Islamfeindlichkeit ist ein Verbrechen gegen die Menschlichkeit

September 20, 2012 by

Der türkische Premier Recep Tayyip Erdoğan hat in Anbetracht der Ausschreitungen rund um den anti-islamischen Film „Die Unschuld der Muslime“ noch einmal eine grundsätzliche Position der Türkei herausgestellt. Während man hierzulande Antisemitismus als Verbrechen gegen die Menschlichkeit brandmarke, würde nicht ein einziger westlicher Staat umgekehrt Islamfeindlichkeit als solches anerkennen. Jetzt will der Politiker eine weltweite Ächtung von Islamophobie erreichen.

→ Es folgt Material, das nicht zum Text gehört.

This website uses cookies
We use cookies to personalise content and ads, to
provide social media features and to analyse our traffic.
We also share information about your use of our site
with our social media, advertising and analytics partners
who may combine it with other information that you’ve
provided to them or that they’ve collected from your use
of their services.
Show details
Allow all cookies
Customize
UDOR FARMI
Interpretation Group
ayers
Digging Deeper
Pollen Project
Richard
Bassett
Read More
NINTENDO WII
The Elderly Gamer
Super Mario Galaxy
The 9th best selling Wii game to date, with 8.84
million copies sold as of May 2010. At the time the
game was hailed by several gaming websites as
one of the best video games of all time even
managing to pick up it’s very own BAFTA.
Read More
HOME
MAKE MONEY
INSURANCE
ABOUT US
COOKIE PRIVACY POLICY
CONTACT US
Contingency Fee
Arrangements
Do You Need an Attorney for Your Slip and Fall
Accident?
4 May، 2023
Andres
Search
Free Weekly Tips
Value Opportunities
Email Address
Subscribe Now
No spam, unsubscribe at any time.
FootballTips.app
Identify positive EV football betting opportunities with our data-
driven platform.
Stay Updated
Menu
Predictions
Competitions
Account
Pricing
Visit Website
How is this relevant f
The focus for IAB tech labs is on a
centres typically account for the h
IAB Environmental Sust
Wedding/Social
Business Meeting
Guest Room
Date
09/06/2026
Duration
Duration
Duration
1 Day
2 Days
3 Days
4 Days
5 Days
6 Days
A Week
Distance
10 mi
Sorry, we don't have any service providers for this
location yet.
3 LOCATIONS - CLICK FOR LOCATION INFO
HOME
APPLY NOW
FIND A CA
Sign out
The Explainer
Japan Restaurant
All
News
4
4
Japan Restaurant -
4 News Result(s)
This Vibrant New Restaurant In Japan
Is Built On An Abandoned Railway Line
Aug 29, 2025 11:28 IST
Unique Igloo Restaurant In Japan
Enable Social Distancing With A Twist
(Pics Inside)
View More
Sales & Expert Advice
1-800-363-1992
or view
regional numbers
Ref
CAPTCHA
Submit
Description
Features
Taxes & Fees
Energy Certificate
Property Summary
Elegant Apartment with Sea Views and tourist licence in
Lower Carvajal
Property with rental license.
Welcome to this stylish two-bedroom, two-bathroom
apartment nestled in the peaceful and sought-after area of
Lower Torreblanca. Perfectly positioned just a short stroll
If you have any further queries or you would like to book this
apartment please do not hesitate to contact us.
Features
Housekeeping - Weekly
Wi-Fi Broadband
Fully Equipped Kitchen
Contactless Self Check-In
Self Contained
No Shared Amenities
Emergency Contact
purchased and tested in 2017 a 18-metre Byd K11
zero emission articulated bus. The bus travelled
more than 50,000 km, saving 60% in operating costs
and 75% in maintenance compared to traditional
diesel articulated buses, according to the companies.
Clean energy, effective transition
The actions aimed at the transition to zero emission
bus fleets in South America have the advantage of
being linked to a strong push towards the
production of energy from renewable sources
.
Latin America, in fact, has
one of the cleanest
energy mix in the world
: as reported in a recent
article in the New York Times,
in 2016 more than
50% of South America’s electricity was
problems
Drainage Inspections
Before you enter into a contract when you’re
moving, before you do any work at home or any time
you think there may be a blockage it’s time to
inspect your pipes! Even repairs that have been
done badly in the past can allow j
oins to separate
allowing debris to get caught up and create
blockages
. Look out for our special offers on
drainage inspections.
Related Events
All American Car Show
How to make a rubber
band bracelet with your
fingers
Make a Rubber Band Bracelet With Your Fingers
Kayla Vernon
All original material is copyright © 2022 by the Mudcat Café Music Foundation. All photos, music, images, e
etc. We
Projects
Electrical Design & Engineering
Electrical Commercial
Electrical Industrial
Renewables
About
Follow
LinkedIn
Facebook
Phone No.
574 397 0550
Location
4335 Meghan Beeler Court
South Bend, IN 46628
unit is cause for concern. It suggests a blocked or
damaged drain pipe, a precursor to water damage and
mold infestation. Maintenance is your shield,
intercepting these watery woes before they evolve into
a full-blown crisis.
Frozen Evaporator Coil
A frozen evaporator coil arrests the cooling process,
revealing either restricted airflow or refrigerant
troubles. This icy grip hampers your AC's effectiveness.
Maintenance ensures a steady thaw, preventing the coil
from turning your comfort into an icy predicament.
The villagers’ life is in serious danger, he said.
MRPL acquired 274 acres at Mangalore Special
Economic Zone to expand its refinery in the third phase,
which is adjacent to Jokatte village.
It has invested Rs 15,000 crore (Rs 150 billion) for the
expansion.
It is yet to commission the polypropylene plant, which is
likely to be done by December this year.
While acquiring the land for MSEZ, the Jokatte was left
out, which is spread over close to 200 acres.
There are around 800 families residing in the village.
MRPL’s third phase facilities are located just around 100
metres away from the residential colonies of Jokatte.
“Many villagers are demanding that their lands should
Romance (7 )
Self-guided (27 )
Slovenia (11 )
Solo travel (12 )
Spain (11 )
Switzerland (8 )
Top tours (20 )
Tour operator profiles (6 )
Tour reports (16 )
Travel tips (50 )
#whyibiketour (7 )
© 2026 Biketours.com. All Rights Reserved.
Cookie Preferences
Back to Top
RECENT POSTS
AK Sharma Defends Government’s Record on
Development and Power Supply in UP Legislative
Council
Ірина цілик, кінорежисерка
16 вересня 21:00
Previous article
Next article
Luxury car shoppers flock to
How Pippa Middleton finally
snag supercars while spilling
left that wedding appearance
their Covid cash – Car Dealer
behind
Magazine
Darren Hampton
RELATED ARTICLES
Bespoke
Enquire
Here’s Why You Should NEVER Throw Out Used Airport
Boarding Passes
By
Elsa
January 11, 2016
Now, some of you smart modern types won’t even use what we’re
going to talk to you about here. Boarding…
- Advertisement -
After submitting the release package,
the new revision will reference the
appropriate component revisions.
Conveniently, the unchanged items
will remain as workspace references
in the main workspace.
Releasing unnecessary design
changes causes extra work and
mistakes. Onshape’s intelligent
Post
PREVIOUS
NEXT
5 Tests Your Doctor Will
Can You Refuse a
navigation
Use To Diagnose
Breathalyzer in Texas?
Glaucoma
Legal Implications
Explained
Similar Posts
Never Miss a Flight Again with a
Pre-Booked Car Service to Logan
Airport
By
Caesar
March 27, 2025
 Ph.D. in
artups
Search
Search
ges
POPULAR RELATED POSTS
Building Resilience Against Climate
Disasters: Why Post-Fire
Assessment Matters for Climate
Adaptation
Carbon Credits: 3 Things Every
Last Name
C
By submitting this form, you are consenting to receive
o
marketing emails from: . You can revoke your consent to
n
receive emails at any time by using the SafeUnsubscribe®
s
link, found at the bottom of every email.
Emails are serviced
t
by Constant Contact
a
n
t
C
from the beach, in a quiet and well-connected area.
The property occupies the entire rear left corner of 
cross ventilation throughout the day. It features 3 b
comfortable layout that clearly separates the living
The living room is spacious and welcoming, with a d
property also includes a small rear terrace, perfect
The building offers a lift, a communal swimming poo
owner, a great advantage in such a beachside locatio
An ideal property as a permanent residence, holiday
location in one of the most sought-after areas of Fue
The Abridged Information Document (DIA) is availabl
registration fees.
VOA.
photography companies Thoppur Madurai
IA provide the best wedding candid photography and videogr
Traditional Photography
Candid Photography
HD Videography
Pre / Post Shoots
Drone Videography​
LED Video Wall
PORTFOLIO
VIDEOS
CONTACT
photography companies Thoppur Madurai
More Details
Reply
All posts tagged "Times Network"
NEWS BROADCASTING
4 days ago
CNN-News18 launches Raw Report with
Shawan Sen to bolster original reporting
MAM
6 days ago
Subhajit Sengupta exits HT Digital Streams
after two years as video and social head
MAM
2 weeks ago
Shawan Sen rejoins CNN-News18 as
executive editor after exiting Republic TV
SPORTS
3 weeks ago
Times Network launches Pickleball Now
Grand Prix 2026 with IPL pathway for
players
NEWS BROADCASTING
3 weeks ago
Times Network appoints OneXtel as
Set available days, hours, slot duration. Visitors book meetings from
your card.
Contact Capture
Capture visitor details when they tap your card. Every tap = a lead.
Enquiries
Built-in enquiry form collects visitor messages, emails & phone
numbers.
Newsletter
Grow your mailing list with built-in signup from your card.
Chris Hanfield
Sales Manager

Bei der kommenden UN-Vollversammlung in New York in gut einer Woche will der Premier nun eine UN-Initiative der Türkei einbringen, die eine weltweite Ächtung der Islamophobie zum Ziel hat. Auch bei der eigenen, türkischen Gesetzgebung, so Erdoğan weiter, wolle man nachbessern. „Ich bin der Premierminister eines Landes, in dem die Mehrheit der Menschen Muslime sind und das Antisemitismus zu einem Verbrechen gegen die Menschlichkeit erklärt hat. Doch der Westen hat Islamfeindlichkeit nicht als ein Verbrechen gegen die Menschlichkeit anerkannt – sondern dazu ermutigt.
Solche Angriffe auf die Religion und das, was den Menschen heilig is, so fährt er fort, sollte nach internationalen Regularien geahndet werden.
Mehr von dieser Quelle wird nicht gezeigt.